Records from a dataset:
○ ○ ○
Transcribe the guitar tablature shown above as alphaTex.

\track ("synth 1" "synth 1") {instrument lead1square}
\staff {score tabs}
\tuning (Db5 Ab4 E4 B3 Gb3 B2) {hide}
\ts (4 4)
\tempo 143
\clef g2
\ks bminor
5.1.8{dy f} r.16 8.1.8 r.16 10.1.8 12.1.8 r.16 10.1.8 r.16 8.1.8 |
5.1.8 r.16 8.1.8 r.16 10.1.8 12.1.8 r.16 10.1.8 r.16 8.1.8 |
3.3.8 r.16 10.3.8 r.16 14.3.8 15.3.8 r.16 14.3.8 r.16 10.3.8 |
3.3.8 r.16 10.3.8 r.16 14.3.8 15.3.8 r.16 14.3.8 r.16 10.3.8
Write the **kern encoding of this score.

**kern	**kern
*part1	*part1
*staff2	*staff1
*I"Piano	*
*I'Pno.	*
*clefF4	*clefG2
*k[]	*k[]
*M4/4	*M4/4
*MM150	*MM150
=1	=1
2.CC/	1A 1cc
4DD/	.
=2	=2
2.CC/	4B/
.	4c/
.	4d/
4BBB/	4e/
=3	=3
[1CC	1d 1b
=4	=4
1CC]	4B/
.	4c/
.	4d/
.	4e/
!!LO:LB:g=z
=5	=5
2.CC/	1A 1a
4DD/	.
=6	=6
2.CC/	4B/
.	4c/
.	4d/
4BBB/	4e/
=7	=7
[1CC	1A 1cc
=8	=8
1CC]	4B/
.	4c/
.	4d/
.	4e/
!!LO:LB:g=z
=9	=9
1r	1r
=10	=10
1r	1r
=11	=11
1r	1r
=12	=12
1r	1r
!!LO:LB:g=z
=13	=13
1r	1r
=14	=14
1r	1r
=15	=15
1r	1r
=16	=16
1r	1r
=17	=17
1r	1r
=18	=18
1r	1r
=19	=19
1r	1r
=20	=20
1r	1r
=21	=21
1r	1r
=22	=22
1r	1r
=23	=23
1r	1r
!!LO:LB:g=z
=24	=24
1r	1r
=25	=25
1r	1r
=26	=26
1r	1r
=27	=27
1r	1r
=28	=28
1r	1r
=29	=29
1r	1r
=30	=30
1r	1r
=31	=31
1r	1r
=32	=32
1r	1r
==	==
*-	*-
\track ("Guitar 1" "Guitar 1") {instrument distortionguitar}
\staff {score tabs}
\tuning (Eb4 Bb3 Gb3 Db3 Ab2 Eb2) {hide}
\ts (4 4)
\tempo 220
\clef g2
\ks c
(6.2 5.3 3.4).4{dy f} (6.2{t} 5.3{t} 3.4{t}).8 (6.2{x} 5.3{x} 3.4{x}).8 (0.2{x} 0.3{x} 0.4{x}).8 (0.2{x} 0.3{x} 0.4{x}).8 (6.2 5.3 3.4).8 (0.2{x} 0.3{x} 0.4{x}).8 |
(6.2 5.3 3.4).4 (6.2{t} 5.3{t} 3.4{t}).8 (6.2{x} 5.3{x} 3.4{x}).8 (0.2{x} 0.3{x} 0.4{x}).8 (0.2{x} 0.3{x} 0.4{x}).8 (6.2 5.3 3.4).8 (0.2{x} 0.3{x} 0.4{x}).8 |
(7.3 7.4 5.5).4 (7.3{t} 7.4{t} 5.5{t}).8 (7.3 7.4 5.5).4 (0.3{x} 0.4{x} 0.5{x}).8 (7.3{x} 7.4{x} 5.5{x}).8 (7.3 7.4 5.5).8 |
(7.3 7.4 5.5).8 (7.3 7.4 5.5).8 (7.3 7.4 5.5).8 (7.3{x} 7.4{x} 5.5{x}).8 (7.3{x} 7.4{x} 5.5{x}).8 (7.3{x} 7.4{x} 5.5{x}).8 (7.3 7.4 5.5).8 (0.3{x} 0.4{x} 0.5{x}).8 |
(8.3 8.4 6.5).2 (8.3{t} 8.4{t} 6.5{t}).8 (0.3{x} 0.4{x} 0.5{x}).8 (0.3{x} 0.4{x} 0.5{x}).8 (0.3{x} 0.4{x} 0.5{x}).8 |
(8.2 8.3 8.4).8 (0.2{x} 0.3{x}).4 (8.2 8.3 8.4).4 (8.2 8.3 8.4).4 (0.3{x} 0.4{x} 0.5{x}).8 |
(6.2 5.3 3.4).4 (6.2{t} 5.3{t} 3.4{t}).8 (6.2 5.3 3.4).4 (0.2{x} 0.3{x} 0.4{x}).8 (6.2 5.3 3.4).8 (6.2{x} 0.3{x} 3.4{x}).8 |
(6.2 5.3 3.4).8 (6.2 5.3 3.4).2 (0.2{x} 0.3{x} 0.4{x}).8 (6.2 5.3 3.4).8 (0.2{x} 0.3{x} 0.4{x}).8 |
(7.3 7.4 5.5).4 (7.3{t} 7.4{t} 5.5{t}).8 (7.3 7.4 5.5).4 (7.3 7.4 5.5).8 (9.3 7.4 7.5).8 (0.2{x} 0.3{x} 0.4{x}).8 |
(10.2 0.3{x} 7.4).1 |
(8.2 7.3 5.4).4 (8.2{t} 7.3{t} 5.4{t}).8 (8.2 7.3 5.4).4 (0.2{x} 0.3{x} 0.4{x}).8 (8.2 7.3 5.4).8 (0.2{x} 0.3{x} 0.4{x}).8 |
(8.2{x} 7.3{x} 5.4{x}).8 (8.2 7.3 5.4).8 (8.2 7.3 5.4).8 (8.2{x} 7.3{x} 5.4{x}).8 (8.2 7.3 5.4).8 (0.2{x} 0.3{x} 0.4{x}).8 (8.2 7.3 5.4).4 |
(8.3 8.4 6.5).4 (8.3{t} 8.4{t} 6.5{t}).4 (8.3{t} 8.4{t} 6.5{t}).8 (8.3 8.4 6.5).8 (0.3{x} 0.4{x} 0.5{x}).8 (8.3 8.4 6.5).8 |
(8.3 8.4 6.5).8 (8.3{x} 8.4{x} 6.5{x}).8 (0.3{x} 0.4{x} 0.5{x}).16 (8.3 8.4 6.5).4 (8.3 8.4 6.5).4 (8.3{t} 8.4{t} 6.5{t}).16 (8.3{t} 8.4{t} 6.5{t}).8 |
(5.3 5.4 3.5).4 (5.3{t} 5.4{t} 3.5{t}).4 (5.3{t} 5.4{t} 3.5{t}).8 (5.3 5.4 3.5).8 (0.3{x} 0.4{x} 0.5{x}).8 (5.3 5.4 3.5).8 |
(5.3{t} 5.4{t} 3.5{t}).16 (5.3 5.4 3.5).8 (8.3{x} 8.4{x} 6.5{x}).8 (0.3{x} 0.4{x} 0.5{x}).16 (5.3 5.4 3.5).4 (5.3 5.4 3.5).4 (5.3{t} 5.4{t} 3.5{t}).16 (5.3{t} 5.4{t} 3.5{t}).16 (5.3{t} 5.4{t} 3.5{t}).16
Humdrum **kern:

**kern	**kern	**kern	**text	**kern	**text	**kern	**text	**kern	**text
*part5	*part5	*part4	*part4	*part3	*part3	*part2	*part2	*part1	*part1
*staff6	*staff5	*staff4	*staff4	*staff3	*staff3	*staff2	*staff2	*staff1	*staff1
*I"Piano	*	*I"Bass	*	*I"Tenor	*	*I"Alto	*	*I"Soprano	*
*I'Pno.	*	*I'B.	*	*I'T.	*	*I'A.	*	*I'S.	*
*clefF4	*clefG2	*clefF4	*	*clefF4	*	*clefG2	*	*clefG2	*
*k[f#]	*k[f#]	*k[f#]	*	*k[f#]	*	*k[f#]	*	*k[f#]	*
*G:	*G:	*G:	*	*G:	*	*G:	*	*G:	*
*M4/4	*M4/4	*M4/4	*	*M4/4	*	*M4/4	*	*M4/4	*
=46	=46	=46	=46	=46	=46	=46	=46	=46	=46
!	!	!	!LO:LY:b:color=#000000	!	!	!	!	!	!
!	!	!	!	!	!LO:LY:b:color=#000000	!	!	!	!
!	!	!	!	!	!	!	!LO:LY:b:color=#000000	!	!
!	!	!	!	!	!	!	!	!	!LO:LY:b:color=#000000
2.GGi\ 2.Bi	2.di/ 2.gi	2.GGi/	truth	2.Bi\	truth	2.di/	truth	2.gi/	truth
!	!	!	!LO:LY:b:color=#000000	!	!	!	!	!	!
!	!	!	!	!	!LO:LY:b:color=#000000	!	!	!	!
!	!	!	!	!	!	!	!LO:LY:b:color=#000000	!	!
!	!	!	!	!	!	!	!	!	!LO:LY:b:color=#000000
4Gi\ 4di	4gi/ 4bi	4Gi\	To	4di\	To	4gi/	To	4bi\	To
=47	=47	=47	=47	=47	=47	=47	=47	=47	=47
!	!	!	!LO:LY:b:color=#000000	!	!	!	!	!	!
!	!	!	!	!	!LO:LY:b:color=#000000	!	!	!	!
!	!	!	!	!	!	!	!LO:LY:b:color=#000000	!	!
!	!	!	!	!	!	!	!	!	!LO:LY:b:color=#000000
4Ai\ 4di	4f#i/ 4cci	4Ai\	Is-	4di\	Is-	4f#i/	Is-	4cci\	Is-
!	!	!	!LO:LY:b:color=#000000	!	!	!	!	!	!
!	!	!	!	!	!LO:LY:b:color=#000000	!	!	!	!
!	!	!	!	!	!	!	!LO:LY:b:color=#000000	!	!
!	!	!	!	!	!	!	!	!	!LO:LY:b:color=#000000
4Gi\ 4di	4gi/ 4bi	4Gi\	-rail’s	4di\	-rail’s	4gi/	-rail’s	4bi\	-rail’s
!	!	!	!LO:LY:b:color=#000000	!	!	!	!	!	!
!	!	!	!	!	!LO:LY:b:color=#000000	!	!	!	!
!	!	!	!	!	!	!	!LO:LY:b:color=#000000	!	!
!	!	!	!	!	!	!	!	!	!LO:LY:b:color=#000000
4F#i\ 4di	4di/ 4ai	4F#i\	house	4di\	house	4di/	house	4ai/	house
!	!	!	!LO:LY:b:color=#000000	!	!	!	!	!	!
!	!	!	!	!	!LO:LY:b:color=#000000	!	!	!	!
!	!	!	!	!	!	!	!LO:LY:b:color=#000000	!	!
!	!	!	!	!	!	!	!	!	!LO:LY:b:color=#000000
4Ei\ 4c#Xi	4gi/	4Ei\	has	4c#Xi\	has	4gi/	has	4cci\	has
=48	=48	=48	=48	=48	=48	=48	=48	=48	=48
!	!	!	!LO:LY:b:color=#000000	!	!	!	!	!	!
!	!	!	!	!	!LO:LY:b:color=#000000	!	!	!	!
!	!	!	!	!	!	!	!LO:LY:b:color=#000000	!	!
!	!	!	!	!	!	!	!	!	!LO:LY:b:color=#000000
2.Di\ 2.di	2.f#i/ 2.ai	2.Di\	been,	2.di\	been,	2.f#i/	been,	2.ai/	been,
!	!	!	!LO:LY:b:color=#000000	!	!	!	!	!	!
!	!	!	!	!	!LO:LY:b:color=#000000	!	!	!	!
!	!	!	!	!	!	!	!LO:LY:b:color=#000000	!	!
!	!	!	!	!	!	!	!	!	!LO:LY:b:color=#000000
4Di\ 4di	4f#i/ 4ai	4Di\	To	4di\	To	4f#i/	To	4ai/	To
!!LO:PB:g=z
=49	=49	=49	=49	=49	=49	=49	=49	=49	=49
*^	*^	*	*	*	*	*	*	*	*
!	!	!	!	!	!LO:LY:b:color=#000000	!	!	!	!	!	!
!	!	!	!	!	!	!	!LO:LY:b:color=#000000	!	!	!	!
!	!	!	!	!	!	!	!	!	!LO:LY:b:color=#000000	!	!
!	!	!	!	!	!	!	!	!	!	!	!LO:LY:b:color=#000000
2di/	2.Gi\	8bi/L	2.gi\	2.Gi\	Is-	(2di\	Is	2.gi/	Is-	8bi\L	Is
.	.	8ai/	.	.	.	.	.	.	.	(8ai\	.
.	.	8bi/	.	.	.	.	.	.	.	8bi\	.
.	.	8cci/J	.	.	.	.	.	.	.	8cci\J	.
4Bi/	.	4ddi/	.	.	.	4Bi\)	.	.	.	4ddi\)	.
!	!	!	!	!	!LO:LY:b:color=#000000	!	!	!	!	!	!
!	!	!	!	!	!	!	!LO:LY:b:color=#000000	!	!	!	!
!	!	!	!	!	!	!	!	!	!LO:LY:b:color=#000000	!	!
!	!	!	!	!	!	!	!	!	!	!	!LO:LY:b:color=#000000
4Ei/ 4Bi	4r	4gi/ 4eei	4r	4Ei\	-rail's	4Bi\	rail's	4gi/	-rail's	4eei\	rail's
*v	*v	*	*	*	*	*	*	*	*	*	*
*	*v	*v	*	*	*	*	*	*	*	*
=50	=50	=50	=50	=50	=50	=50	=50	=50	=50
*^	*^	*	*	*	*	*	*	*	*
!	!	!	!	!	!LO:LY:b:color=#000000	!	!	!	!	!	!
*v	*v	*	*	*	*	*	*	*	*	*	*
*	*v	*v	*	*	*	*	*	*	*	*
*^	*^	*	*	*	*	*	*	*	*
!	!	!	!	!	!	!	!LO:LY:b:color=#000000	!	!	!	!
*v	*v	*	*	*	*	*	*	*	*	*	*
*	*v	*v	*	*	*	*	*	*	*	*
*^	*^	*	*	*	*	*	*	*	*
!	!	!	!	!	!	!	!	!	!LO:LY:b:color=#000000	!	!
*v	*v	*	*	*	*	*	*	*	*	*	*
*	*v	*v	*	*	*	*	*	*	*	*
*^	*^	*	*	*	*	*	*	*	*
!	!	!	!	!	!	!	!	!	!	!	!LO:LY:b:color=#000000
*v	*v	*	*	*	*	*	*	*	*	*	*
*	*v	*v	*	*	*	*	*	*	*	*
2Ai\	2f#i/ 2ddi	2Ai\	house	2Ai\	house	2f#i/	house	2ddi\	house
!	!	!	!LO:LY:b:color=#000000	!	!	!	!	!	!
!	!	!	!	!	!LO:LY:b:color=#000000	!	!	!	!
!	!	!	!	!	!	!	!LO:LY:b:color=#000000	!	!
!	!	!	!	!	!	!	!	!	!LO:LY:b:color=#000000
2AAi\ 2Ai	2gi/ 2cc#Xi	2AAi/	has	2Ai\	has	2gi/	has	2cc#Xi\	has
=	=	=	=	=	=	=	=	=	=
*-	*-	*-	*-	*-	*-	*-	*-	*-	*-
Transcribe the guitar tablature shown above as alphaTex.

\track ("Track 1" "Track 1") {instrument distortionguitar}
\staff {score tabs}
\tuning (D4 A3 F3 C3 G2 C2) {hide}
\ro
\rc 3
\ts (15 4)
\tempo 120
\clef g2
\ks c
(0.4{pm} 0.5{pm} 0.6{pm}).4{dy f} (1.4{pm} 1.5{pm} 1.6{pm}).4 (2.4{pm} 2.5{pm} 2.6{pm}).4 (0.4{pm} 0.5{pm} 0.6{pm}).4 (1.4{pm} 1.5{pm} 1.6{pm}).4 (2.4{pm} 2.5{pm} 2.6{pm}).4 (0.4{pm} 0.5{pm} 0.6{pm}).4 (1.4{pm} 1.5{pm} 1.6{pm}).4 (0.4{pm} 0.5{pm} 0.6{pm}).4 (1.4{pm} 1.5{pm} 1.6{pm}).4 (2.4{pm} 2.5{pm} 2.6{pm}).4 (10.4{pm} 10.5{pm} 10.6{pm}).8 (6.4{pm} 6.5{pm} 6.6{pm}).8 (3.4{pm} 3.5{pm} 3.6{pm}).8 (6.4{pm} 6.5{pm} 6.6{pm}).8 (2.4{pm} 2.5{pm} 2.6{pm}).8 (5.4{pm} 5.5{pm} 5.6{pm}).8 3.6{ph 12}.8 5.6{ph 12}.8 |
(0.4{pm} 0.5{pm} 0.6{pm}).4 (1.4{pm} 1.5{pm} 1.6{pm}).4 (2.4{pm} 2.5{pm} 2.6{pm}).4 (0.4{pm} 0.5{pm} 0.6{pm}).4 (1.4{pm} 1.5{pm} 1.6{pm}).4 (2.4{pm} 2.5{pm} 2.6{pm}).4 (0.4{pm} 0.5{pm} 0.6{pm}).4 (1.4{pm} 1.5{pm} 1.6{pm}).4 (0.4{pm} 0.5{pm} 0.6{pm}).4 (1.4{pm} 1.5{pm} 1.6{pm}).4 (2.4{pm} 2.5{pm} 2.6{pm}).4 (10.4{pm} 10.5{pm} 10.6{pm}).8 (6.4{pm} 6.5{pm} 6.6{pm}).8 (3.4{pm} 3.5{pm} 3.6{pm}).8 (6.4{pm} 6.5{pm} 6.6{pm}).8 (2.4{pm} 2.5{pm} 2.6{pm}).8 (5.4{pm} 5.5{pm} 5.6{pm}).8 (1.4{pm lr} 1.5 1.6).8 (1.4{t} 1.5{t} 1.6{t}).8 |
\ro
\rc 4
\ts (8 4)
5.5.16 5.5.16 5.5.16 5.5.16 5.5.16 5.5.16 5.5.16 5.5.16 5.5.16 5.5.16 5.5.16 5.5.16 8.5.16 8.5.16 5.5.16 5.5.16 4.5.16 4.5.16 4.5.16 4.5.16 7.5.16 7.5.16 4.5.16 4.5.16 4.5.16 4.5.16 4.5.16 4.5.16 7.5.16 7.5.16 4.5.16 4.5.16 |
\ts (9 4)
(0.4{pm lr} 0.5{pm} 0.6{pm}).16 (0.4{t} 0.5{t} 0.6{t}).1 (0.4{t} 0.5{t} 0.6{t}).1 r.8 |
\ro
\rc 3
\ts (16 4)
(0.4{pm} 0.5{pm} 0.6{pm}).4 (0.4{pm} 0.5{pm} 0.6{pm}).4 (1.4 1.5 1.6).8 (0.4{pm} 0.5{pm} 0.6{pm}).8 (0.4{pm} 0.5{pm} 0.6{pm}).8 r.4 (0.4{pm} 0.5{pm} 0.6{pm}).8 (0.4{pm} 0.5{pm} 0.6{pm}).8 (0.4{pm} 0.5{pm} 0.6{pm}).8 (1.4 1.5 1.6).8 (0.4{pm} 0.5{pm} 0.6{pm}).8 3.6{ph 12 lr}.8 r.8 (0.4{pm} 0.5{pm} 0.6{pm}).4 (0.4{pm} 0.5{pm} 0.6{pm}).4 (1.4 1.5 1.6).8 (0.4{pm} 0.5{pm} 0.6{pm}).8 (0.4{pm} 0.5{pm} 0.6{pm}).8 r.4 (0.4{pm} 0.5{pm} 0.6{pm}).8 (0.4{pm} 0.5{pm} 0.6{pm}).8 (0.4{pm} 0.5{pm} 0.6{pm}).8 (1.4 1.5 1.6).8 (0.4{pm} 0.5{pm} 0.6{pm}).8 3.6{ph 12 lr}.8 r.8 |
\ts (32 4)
○ ○ ○
**Work to complete:** Please return the lines from the start of the records through the line containing "Write the **kern encoding of this score.", with both ends included.

**Result:**
Transcribe the guitar tablature shown above as alphaTex.

\track ("synth 1" "synth 1") {instrument lead1square}
\staff {score tabs}
\tuning (Db5 Ab4 E4 B3 Gb3 B2) {hide}
\ts (4 4)
\tempo 143
\clef g2
\ks bminor
5.1.8{dy f} r.16 8.1.8 r.16 10.1.8 12.1.8 r.16 10.1.8 r.16 8.1.8 |
5.1.8 r.16 8.1.8 r.16 10.1.8 12.1.8 r.16 10.1.8 r.16 8.1.8 |
3.3.8 r.16 10.3.8 r.16 14.3.8 15.3.8 r.16 14.3.8 r.16 10.3.8 |
3.3.8 r.16 10.3.8 r.16 14.3.8 15.3.8 r.16 14.3.8 r.16 10.3.8
Write the **kern encoding of this score.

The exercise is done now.